Tra le pieghe del rapporto emerge a poco a poco il cambiamento a cui alcuni settori industriali strategici stanno andando incontro, proprio in virtù del loro peso specifico nell’economia italiana. E l’aerospazio e la Difesa sono tra questi. “L’industria maggiormente impegnata sul fronte dei sistemi, prodotti e servizi duali rimane quella dell’aerospazio e difesa, oggi estendibile anche a quella per la sicurezza”, recita il voluminoso documento. Ma c’è di più. ItaliaDecide mette nero su bianco una sempre più forte interconnessione tra Ict e per l’appunto, aerospazio.

UNA CABINA DI REGIA PER LA DIFESA

Dunque, tecnologie civili (Ict) per usi militari. E questo perchè le prime possono aiutare a far crescere le seconde. Ma come conciliare i due mondi?  Il rapporto
propone in questo senso un grande progetto nazionale basato sulle tecnologie duali, sull’esempio del progetto Casa avviato nel 2016 per la promozione della sicurezza a fronte di rischi naturali. Secondo il rapporto, il Comitato interministeriale sulla politica spaziale potrebbe essere il primo passo per una cabina di regia sulle tecnologie duali, che favorisca l’incontro tra civile e militare, con compiti di indirizzo e in grado di generare circoli virtuosi in materia di ricerca e sviluppo.

IL PESO DELL’AEROSPAZIO

C’è poi un motivo se possibile ancora più specifico che giustifica la necessità di aumentare lo sforzo sul comparto della Difesa. Il suo valore per l’economia del Paese, rappresentato simbolicamente su aziende come Leonardo. In Italia, spiega ItaliaDecide,  l’80% dei ricavi dell’Aerospazio è concentrato in 10 grandi imprese, guidate dall’ex Finmeccanica. Complessivamente sono oltre 100 imprese italiane impegnate nel settore aerospaziale civile e militare, navale e terrestre militare, sicurezza e sistemi elettronici, riunite nella federazione Aiad. Messe insieme queste imprese hanno consolidato ricavi per 220 miliardi di euro (11% in più rispetto al 2014), con circa 45 mila occupati e una produzione del valore di 14 miliardi. In media i brevetti registrati da queste aziende sono stati 8,5 per ciascuna negli ultimi 10 anni, contro una media nazionale di 1,5, segno tangibile della “produttività” innovativa del settore.

INVESTIRE CON IL VENTURE CAPITAL

Ma come garantire nuova linfa a un settore così strategico? È lo stesso volume di ItaliaDecide a dirlo. Tutto parte da un presupposto.
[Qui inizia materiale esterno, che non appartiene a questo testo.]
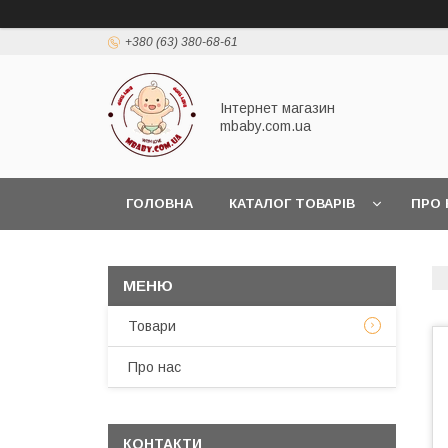
+380 (63) 380-68-61
Інтернет магазин
mbaby.com.ua
ГОЛОВНА
КАТАЛОГ ТОВАРІВ
ПРО 
Товари
Про нас
КОНТАКТИ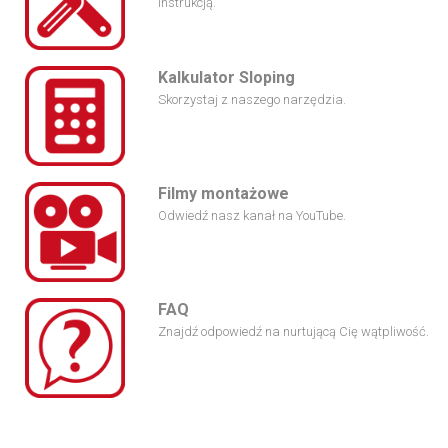
instrukcją.
Kalkulator Sloping
Skorzystaj z naszego narzędzia.
Filmy montażowe
Odwiedź nasz kanał na YouTube.
FAQ
Znajdź odpowiedź na nurtującą Cię wątpliwość.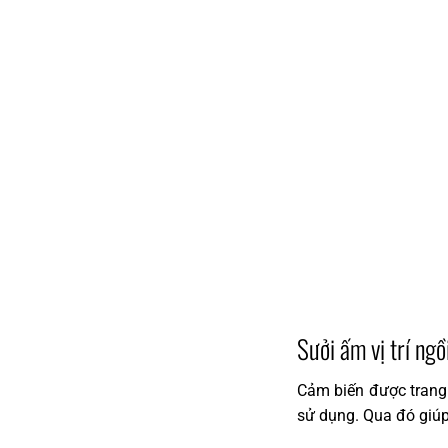
Sưởi ấm vị trí ngồ
Cảm biến được trang
sử dụng. Qua đó giúp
Anche i comparti strategici hanno bisogno di capitani coraggiosi, non solo dello Stato. Il suggerimento è quello del venture capital, ovvero apporto di capitale di rischio da parte di un investitore per finanziare questa o qualla attività. “Un’evoluzione in tal senso del cluster tecnologico nazionale aerospazio potrebbe risultare vincente introducendovi anche strumenti con relative facilitazioni per iniziative di venture capital” e del suo alter ego il corporate venturing. “Quest’ultima riguarda l’insieme di strumenti utili a far dialogare grandi player e realtà innovative di piccole dimensioni, garantendo la conservazione del valore all’interno del tessuto imprenditoriale”.